Work to be completed: The output should be every line below that includes the word "immunohistochemistry".

Records shown:
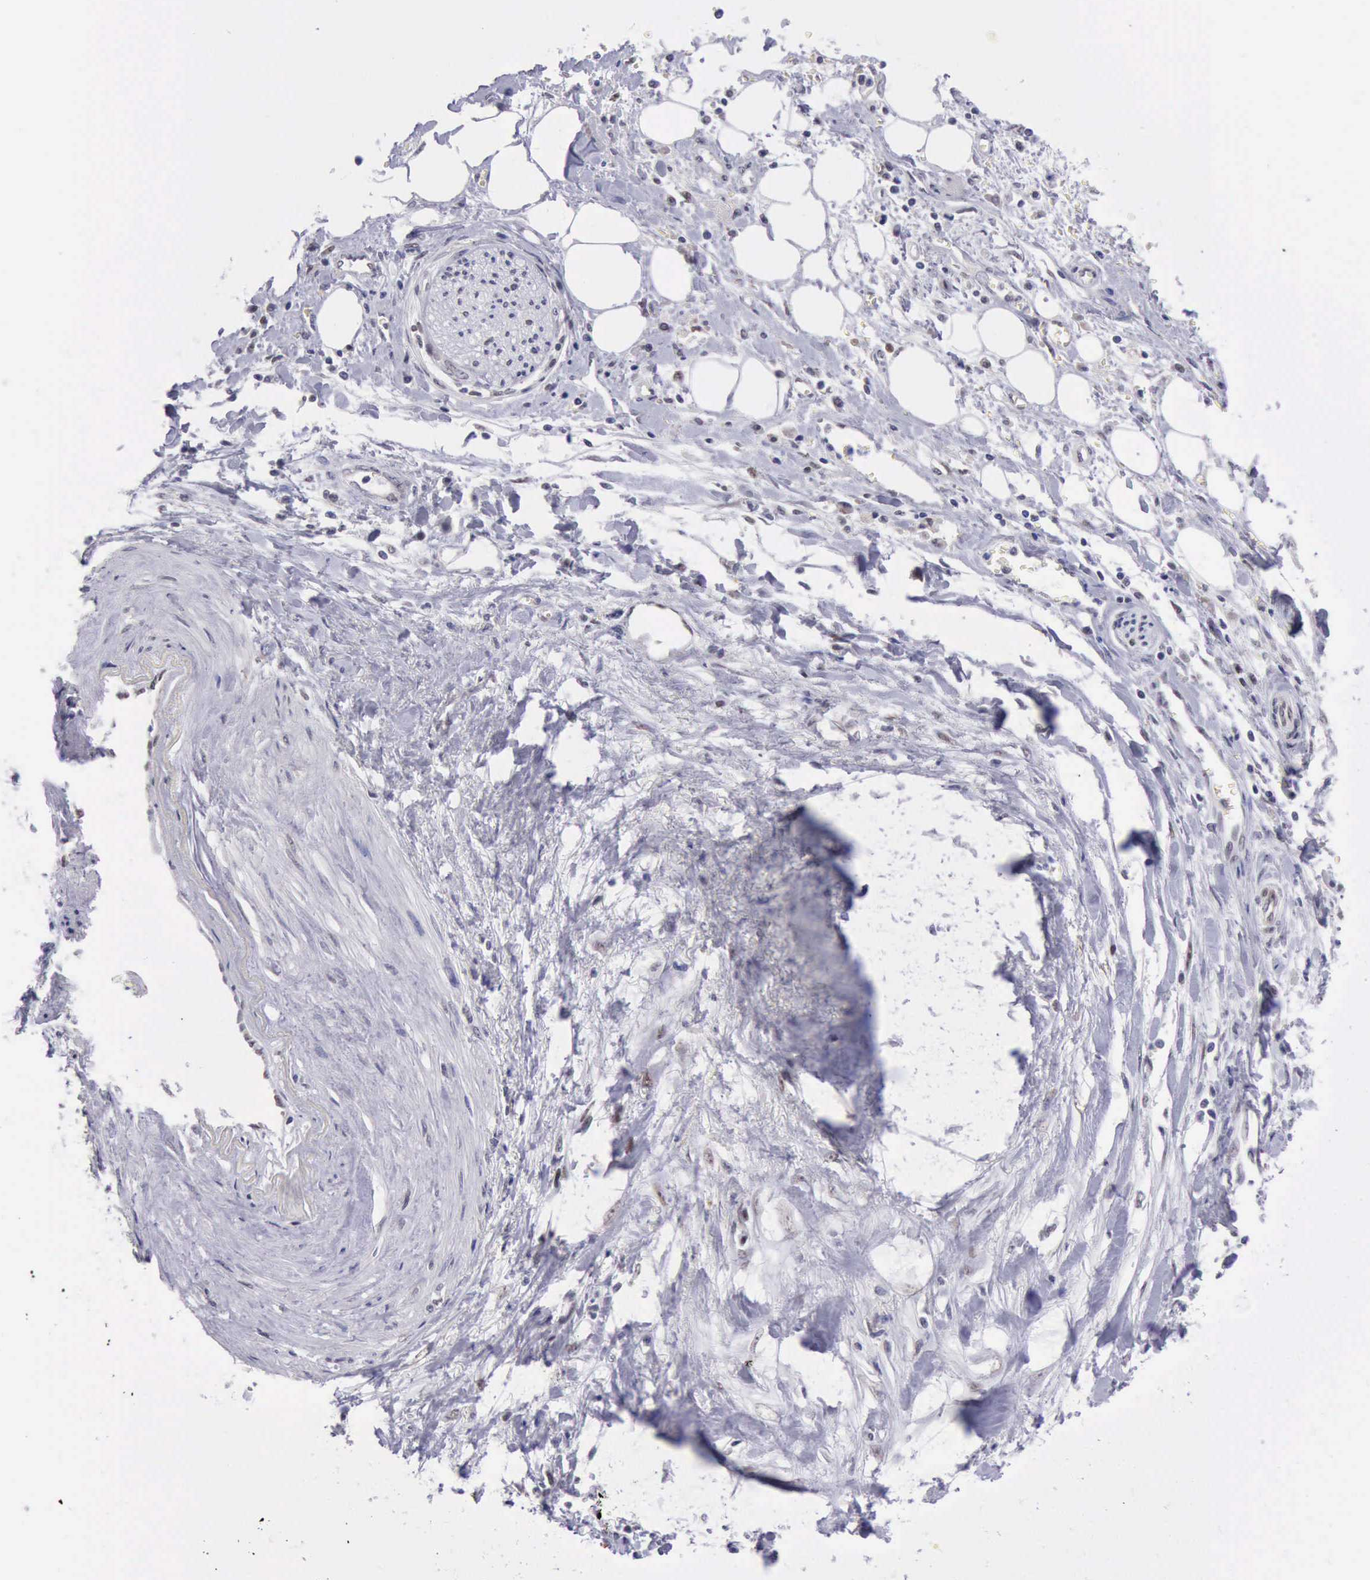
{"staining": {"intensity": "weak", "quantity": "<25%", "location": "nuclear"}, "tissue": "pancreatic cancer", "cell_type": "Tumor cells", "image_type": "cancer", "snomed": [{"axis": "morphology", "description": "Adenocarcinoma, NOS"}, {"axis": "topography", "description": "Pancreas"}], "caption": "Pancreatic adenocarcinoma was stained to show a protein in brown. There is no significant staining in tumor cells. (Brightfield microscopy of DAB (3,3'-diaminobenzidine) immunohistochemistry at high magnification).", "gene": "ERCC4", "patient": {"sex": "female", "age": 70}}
* * *
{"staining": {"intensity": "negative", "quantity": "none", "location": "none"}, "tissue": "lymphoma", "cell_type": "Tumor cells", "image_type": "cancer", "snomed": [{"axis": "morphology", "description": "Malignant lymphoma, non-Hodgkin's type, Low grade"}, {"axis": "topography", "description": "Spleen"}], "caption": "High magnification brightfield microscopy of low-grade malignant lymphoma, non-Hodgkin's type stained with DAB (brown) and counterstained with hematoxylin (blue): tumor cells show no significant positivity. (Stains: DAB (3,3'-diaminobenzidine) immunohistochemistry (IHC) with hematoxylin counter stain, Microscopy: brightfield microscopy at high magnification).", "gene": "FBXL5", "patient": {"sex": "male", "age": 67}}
...
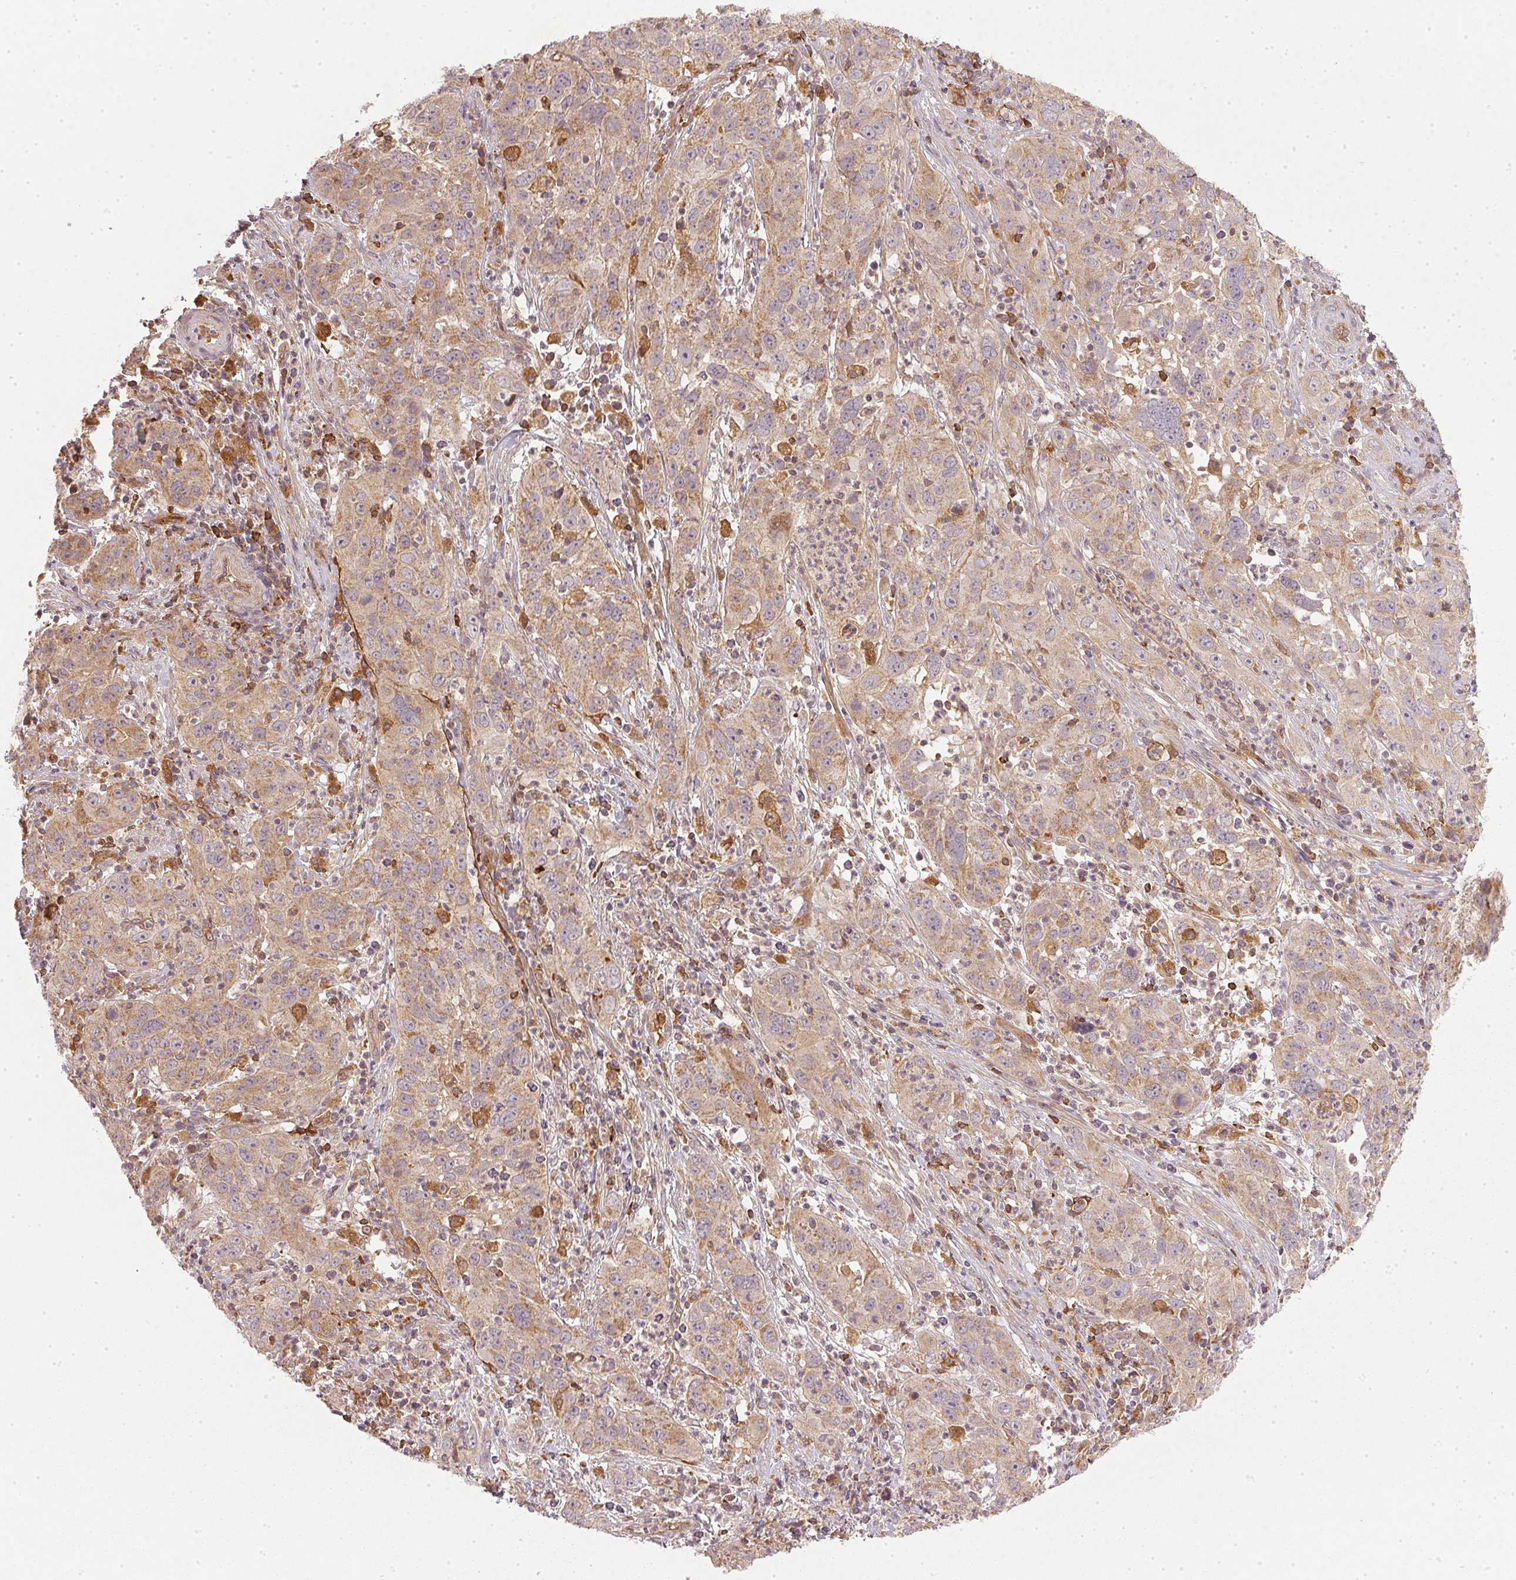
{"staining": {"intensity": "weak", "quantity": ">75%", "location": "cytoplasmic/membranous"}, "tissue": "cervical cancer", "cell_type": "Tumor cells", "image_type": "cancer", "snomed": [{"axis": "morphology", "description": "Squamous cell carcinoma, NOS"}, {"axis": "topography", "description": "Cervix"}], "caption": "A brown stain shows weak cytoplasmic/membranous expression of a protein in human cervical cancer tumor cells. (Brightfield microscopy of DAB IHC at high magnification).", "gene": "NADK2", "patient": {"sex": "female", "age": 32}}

Reply to the task:
{"staining": {"intensity": "weak", "quantity": "<25%", "location": "nuclear"}, "tissue": "pancreatic cancer", "cell_type": "Tumor cells", "image_type": "cancer", "snomed": [{"axis": "morphology", "description": "Adenocarcinoma, NOS"}, {"axis": "topography", "description": "Pancreas"}], "caption": "Pancreatic adenocarcinoma was stained to show a protein in brown. There is no significant staining in tumor cells. (Brightfield microscopy of DAB (3,3'-diaminobenzidine) immunohistochemistry at high magnification).", "gene": "ERCC4", "patient": {"sex": "female", "age": 70}}
{"staining": {"intensity": "negative", "quantity": "none", "location": "none"}, "tissue": "lymphoma", "cell_type": "Tumor cells", "image_type": "cancer", "snomed": [{"axis": "morphology", "description": "Malignant lymphoma, non-Hodgkin's type, Low grade"}, {"axis": "topography", "description": "Spleen"}], "caption": "High magnification brightfield microscopy of low-grade malignant lymphoma, non-Hodgkin's type stained with DAB (brown) and counterstained with hematoxylin (blue): tumor cells show no significant positivity. (Stains: DAB (3,3'-diaminobenzidine) immunohistochemistry (IHC) with hematoxylin counter stain, Microscopy: brightfield microscopy at high magnification).", "gene": "FBXL5", "patient": {"sex": "male", "age": 67}}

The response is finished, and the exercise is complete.